9 novembre 2009 — Le secrétaire à la défense Robert Gates devient un cas important de possible contestation au sein de l’administration Obama. Il avait été maintenu à son poste (où il se trouve depuis novembre 2006) avec la réputation flatteuse d’une continuité modérée de la politique du Pentagone sous GW Bush, nuancée encore plus dans le sens de la modération par une attitude politique qui lui avait fait effectivement tenir un rôle de modérateur décisif de la “politique de l’idéologie et de l’instinct” marquant la période triomphante de l’époque Bush (de 9/11 à novembre 2006). Brusquement, on devrait commencer à percevoir que la position de Gates devient plus fragile, en même temps qu’il commence à être identifié à une politique dure du Pentagone… Question de déplacement relatif des acteurs et de la pression des événements: la politique modérée du Pentagone de Gates sous GW Bush devient plus dure à cause des déplacements relatifs, d’une part de la puissance des USA vers l’effondrement, d’autre part de l’évolution de l’administration Obama dans certains domaines. Ces changements conduisent, de surcroît, à une maladresse nouvelle de Gates dans ses interventions.

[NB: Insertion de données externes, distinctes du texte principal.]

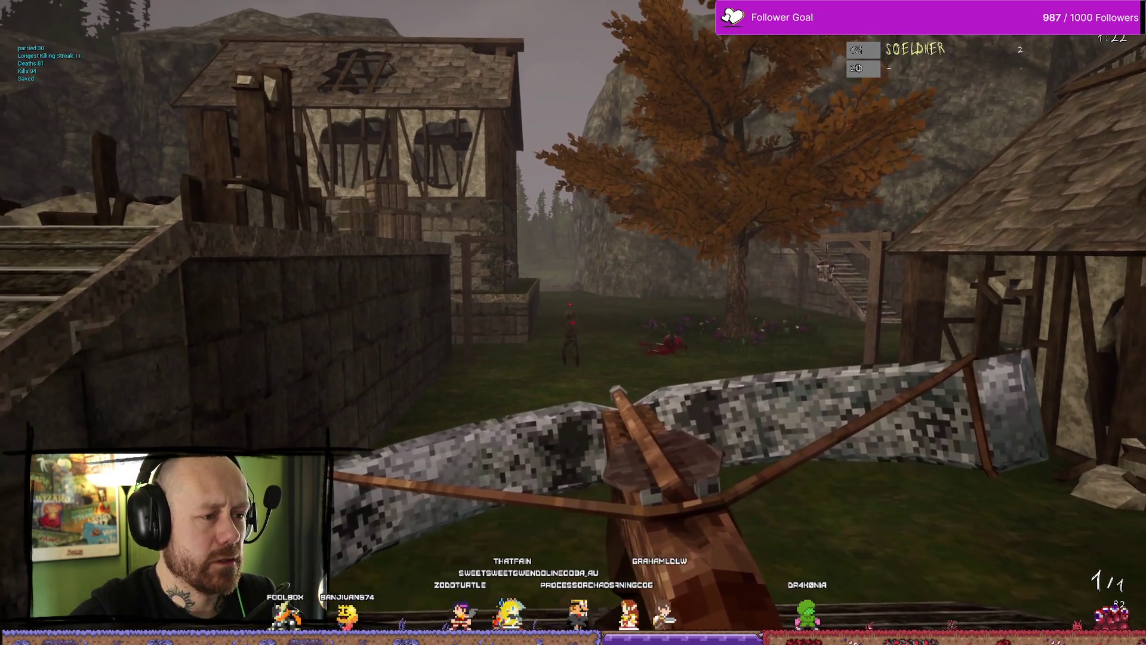
left_click(573, 323)
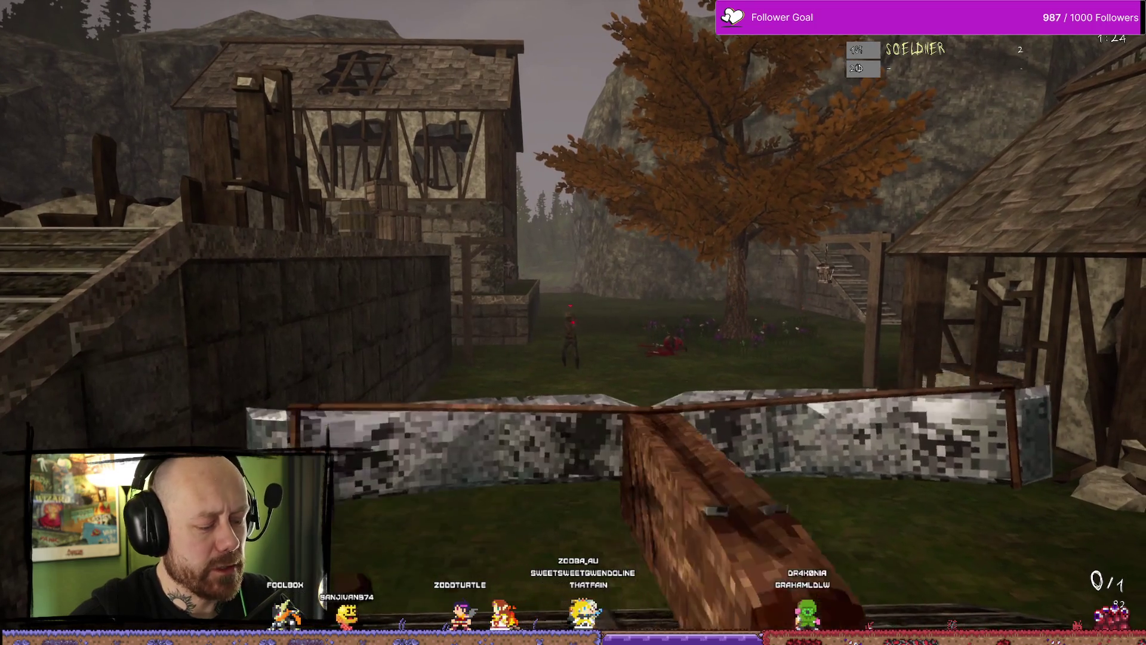
key("r")
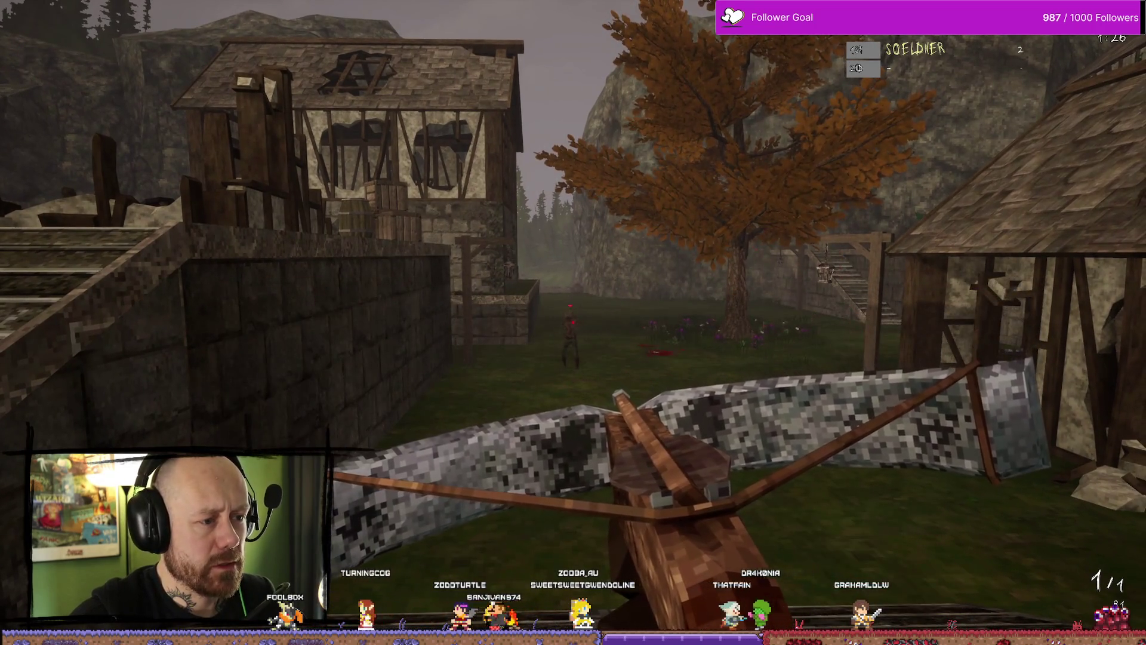
Keep firing and reloading the crossbow, killing the enemy near the tree to reach 4
left_click(573, 322)
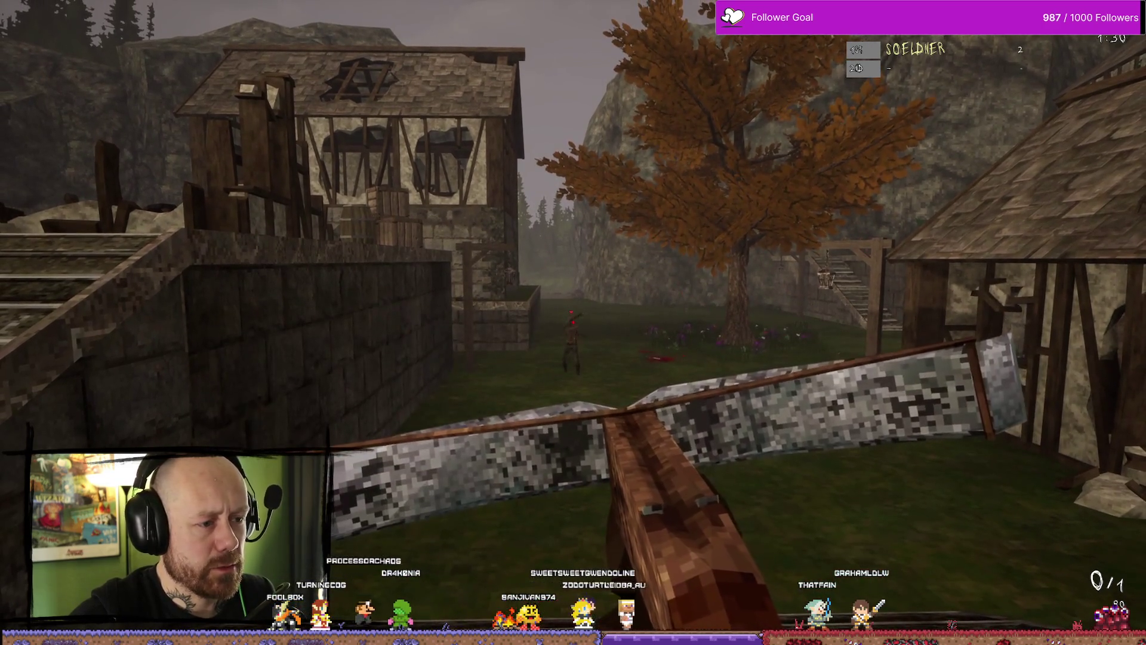
key("r")
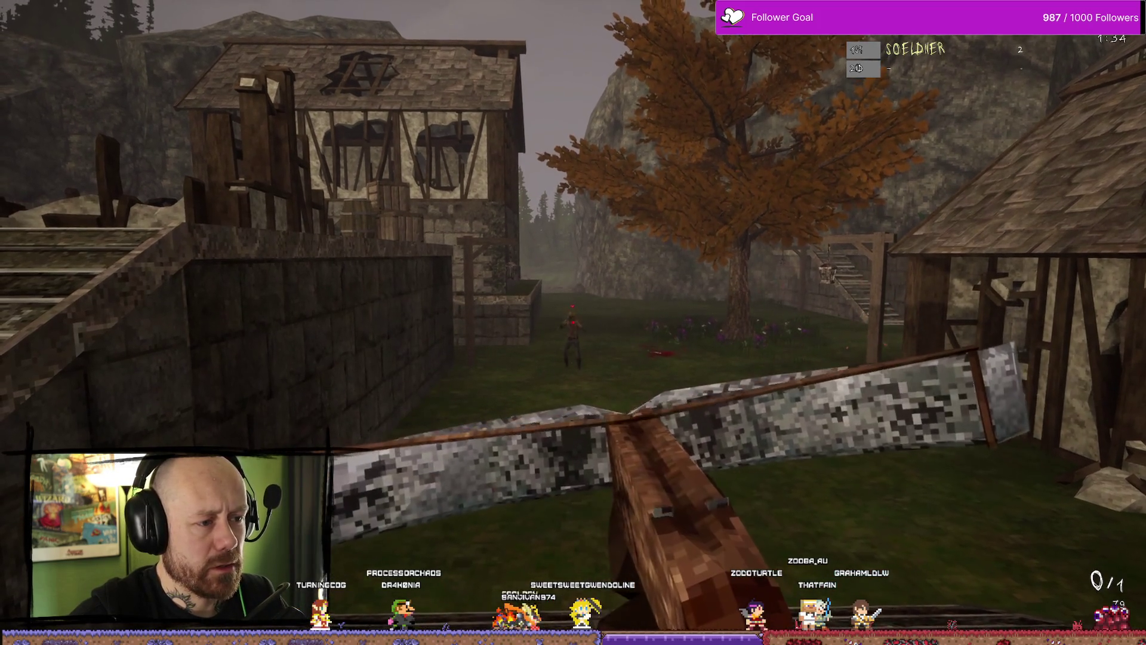
left_click(573, 322)
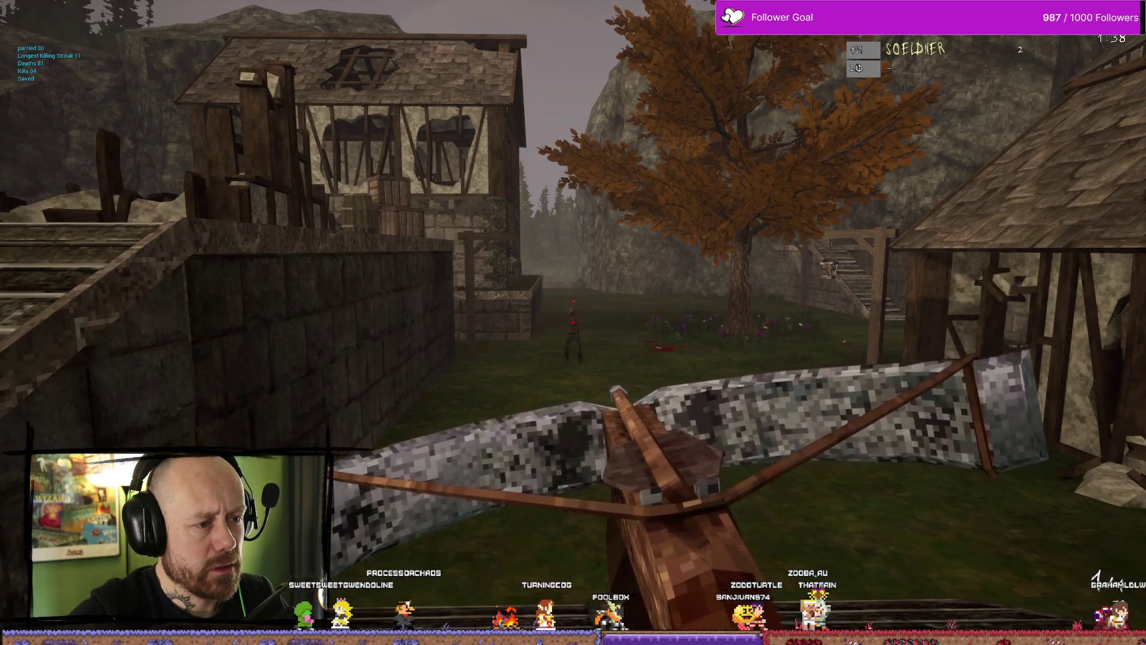
left_click(573, 323)
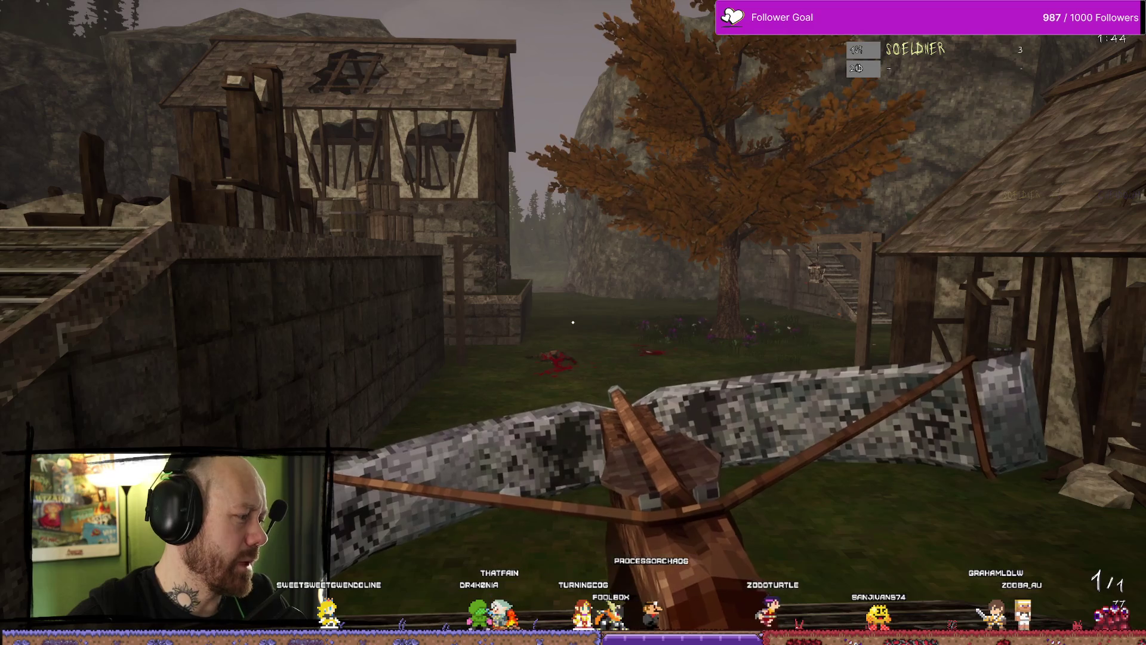
key("w")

Quatre points peuvent être relevés à cet égard, concernant la position de Robert Gates.

• L’évolution à Washington, par rapport à l’évolution de la situation en Afghanistan. Gates a pris position en faveur du plan McChrystal à sa manière, d’une façon implicite (mais aussi explicite d’une façon occasionnelle à un conseil des ministres de la défense des pays de l’OTAN approuvant le plan), cela pratiquement dès l’origine alors que le président Obama montre pour le moins des hésitations et des réticences. Gates a été un peu vite, sans doute avec une certaine maladresse – montrant d’abord une sorte de prudence sans gloire puis très vite avec une attitude sous-entendant que le plan devait être accepté. Curieusement, Gates s’est mis plutôt du côté “des militaires” mais sans avoir les avantages d’une telle position. Aujourd’hui, son rôle est très effacé dans cette affaire, certainement sur consigne de la Maison-Blanche, au profit, notamment, du général James Jones, directeur du National Security Council.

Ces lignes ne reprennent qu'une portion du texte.